SPEAKING OF CRAZY women, Armani Vasquez was stalking me. Every time I looked up from my desk at Insuring the Future, she was watching me, but the moment she realized I saw her, she looked away, ducking behind her sheet of thick black hair. She not only observed me from her desk, but I saw her peeking at me through the fronds of the plastic potted palm by the ladies’ room, furtively glancing at me when she stood by the copier, and stealing a quick look from behind the coffeemaker.
I felt like I was under surveillance, but instead of Big Brother watching me, I had the semi-psychic, semi-paralyzed, totally loco Latina chick noting my every move.
I, of course, reacted with grace under pressure. Whenever I caught her staring I alternated flipping her the bird, sticking my tongue out, and circling my finger by my ear in the universal sign of You’re a fucking loon.
This netted me some strange looks from my other coworkers.
Finally, when lunchtime rolled around, I called her on her bizarre behavior. She was sitting outside at our favorite picnic table, her back to me, when I walked up to her and rapped my knuckles against the table to get her attention.
Startled, she turned toward me. “Hey, Chiquita,” she said, as though it was the first time she’d seen me that day. “Que pasa?”
“Don’t you que pasa me. What the hell are you up to?”
“What do you mean?” She had the sense to look away.
“What’s with watching my every move?”
“You should sit.”
“I don’t want to sit. I
want an answer.”
“Sit, Maggie.”
Her tone was so sad and serious that a sense of foreboding pooled in the pit of my stomach. I sank onto the bench opposite her. “Is something wrong? Are you sick? What’s going on?”
“I was worried about you.”
“Me? Why?”
“I started dreaming about the spider web again.”
A chill swept through me.
She had dreamed about a crystal spider web before the terrible car accident that had killed my sister, landed my niece in a coma, and bestowed the ability to talk to animals on me. Unable to make sense of her vision, Armani hadn’t told me about it until afterward, when she’d shown me the sketch she’d made of the web. It had matched the pattern of the car’s cracked windshield perfectly.

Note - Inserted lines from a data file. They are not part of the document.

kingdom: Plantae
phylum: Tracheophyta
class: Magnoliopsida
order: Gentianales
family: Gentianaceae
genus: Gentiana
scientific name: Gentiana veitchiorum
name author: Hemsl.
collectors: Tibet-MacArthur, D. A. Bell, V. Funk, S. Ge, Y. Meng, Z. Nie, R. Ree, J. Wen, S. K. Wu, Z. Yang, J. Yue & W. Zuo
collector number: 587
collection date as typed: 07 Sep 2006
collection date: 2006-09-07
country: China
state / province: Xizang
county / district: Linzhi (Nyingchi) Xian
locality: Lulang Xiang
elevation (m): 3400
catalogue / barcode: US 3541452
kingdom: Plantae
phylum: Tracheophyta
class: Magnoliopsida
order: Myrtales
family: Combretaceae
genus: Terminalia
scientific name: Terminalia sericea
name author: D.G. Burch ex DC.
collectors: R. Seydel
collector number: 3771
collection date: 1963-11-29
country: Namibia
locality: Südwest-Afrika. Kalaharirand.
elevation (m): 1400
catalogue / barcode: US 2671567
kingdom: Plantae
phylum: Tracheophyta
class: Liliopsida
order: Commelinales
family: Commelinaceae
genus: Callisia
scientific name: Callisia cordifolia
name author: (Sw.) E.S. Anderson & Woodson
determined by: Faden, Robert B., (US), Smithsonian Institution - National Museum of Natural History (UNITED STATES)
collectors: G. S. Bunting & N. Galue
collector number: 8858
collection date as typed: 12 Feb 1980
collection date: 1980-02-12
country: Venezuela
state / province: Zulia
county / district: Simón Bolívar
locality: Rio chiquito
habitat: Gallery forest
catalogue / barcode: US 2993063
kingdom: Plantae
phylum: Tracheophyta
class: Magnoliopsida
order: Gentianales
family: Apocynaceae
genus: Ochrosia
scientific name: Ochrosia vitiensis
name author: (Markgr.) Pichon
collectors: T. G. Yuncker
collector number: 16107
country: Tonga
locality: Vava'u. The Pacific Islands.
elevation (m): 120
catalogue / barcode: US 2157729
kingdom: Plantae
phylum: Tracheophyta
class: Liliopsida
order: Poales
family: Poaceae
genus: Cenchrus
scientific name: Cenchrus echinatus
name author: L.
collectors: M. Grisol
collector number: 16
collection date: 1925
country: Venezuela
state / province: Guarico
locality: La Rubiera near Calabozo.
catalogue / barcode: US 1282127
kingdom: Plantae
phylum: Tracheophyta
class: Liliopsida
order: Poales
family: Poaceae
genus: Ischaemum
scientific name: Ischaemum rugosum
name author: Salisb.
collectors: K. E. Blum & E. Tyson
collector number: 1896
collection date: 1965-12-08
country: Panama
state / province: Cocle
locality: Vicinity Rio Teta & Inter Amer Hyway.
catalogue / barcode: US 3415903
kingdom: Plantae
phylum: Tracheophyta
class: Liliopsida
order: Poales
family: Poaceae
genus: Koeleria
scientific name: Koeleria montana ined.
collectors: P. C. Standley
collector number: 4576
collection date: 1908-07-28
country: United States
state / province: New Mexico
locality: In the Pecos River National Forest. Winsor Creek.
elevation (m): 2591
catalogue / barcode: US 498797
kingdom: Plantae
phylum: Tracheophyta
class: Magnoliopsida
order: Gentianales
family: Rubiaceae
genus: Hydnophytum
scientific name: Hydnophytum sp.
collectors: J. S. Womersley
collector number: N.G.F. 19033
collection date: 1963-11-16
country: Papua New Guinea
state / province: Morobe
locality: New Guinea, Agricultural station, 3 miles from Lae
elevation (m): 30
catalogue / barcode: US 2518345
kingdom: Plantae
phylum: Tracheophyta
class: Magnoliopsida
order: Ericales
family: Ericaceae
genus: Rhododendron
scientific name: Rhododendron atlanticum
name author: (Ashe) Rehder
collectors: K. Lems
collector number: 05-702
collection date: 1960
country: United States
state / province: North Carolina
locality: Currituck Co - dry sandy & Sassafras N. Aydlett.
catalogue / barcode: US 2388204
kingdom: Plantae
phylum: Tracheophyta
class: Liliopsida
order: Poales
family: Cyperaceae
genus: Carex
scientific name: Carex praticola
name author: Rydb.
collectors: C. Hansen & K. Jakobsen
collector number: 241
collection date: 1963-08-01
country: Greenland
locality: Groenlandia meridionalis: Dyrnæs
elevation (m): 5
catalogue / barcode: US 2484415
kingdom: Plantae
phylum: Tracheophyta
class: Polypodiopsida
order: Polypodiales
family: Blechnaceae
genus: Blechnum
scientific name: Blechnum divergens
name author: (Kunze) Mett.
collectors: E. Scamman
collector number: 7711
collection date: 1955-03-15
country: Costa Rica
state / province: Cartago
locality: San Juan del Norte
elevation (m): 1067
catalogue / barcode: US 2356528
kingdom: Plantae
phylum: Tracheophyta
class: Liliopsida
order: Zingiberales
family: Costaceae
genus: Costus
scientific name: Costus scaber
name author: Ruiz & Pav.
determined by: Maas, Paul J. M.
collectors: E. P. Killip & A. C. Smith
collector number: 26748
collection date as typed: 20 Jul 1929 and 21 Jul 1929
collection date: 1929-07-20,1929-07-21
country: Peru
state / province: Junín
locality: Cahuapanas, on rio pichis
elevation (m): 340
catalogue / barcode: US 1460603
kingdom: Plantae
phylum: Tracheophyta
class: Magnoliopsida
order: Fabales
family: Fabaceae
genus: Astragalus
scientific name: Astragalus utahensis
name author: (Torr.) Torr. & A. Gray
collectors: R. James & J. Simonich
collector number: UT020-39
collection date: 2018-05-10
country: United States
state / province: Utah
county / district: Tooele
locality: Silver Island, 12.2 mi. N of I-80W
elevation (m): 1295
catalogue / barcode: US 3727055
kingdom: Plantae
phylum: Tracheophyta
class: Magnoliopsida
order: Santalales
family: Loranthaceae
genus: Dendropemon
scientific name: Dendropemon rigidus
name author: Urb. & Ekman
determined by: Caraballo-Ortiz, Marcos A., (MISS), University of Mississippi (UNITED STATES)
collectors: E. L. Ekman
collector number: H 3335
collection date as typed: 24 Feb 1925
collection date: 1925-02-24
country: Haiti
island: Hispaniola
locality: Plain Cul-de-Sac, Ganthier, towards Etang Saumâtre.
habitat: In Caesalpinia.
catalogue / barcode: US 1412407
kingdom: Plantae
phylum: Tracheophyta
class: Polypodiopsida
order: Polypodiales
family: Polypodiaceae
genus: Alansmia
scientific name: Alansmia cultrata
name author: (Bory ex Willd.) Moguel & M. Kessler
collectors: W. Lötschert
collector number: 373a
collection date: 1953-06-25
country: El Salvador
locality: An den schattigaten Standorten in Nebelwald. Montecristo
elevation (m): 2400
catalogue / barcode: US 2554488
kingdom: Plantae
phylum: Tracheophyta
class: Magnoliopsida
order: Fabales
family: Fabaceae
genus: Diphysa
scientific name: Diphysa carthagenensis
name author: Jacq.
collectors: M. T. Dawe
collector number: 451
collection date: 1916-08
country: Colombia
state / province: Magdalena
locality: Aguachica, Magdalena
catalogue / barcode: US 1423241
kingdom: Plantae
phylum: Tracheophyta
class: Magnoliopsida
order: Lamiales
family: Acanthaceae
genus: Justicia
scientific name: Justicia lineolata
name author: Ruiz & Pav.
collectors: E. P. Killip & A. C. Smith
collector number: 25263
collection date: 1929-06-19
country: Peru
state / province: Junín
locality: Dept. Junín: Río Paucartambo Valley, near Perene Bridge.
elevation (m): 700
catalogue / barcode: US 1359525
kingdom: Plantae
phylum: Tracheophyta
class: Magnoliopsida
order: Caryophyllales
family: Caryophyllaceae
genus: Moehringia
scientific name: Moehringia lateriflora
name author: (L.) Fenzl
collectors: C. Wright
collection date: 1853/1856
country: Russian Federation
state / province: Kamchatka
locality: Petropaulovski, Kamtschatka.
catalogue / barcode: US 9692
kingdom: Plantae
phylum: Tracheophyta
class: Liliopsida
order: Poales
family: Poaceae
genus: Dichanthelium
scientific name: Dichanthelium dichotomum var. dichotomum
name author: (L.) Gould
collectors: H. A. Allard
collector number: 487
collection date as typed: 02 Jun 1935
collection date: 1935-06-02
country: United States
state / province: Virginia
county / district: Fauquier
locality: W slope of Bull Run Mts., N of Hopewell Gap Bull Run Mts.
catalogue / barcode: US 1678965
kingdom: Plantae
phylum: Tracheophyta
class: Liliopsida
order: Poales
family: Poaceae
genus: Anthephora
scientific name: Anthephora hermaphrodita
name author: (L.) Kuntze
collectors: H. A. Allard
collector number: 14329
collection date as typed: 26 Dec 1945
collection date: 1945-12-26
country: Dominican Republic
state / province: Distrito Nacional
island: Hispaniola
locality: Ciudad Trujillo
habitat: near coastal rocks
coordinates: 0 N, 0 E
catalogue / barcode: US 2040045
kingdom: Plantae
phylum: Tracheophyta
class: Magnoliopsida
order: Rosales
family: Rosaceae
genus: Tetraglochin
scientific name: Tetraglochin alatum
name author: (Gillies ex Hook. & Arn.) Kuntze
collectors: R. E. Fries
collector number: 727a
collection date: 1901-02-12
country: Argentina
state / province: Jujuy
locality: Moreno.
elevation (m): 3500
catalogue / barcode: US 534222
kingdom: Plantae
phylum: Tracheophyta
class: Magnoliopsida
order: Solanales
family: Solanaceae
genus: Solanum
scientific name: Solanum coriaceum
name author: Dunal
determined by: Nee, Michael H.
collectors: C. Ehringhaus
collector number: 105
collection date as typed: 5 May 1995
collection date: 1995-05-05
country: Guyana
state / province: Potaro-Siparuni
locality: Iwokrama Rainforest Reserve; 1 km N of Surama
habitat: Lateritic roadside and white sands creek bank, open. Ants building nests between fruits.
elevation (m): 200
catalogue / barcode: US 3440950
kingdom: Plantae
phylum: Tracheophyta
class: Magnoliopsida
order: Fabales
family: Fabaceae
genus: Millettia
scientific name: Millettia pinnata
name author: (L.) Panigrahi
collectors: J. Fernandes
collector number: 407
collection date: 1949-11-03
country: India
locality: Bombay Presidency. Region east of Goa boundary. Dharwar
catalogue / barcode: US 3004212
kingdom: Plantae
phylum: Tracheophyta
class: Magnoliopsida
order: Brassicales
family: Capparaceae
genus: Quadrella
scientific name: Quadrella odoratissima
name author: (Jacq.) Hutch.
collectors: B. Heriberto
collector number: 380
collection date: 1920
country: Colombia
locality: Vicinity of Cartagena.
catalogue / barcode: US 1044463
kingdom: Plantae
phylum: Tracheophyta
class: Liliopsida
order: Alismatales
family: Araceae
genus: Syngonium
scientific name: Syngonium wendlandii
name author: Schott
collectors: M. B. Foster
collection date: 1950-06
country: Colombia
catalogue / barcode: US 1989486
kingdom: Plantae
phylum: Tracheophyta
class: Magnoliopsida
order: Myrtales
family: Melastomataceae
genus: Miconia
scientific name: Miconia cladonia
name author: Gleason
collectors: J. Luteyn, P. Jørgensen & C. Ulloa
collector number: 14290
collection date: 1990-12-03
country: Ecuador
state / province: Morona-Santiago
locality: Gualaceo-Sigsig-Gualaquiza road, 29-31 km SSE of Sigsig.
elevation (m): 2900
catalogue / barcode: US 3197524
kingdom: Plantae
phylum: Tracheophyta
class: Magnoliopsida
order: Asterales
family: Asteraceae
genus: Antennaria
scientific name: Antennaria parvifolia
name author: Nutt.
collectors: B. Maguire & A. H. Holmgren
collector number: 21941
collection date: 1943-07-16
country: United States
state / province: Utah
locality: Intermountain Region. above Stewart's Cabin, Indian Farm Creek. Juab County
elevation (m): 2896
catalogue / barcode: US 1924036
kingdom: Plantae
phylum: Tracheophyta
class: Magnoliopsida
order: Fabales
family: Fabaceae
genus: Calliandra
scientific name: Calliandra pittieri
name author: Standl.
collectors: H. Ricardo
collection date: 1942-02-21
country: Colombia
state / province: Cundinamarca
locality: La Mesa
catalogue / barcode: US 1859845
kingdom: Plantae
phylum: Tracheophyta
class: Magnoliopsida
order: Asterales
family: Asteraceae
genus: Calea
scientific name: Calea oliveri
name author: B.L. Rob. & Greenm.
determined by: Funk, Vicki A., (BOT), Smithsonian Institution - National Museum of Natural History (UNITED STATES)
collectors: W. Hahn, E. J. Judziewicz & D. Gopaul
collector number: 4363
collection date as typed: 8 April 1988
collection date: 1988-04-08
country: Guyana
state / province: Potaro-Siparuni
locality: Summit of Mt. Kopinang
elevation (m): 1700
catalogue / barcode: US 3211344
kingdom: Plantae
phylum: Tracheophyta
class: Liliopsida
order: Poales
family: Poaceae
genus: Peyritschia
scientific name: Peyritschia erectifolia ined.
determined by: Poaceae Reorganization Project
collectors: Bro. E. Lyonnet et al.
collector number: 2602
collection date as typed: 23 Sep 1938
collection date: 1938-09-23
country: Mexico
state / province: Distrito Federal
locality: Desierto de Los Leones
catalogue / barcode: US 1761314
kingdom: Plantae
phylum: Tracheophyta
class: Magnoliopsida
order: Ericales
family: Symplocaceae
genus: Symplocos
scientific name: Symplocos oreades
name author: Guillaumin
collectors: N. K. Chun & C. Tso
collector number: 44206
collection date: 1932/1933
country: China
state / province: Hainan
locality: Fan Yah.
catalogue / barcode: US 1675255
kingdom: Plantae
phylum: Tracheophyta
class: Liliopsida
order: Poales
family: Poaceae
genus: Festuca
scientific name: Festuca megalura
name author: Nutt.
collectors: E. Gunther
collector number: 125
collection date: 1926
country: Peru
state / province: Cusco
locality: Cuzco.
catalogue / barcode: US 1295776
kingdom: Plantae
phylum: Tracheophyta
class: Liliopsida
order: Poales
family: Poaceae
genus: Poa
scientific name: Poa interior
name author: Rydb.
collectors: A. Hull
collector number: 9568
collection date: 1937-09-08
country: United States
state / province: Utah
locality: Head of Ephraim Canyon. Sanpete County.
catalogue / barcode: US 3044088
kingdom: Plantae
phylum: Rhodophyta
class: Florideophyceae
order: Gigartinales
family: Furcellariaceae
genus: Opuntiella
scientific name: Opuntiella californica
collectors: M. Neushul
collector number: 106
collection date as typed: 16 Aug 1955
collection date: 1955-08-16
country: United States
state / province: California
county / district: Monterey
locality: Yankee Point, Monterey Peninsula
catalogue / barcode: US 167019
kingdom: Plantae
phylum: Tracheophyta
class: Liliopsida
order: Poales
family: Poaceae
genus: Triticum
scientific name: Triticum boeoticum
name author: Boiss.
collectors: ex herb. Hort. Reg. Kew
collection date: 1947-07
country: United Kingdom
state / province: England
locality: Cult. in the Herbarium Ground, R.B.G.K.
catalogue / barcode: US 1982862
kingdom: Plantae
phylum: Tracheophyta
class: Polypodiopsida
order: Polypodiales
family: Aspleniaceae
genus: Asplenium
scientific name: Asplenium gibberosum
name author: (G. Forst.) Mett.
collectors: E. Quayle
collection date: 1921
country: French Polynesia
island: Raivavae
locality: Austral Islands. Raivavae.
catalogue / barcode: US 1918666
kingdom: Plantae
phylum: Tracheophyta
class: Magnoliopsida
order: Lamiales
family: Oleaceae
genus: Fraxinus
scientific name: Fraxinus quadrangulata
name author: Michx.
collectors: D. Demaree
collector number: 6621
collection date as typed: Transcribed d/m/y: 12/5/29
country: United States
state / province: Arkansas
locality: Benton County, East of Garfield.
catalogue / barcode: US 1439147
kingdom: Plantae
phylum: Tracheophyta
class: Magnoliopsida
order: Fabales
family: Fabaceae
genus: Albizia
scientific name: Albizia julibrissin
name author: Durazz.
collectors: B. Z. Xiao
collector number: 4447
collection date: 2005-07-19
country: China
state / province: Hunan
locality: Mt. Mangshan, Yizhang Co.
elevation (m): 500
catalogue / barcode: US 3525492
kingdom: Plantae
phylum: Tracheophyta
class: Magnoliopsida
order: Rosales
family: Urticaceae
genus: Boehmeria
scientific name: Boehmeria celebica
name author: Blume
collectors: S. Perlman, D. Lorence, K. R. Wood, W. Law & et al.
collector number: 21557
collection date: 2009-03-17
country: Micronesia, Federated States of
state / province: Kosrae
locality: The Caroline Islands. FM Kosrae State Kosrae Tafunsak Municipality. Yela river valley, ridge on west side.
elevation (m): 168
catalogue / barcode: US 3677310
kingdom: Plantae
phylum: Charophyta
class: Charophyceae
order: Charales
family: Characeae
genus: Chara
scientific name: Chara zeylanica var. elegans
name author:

That, along with her bizarre prediction to “meet the man,” which ended up being the way I killed Gary the Gun, has made me a semi-believer in her semi-accurate prophecies.
“What do you think it means?” I asked.
She shrugged. “Interpreting isn’t my strong suit. I just get the visions. I suck at figuring out what they mean, but I’m thinking the web combined with RUF RIDE means you should stay away from cars.”
“Stay away from cars? How the hell am I supposed to do that?”
“I’m sure Harry would be happy to set up a cot for you in his office.”
“I’d rather die.”
She chuckled, but then grew somber. “Seriously, Chiquita. I’m worried about you. You need to be careful.”
“Is that why you were stalking me?”
“I was trying to read your aura.”
“My aura?”
She nodded excitedly. “My grandmother could read auras. Maybe I can too.”
“I thought you read Scrabble tiles . . . and had those prophetic dreams. Now you can read auras too? What the hell are you doing working here? I’m sure California Psychics would give you a job in an instant.”
Tears filled Armani’s eyes and she turned away from me.
I felt about two inches tall. She was my friend, trying to help me, and I’d gone and made fun of her for it. “I’m sorry.”
She ignored me. Not that I could blame her.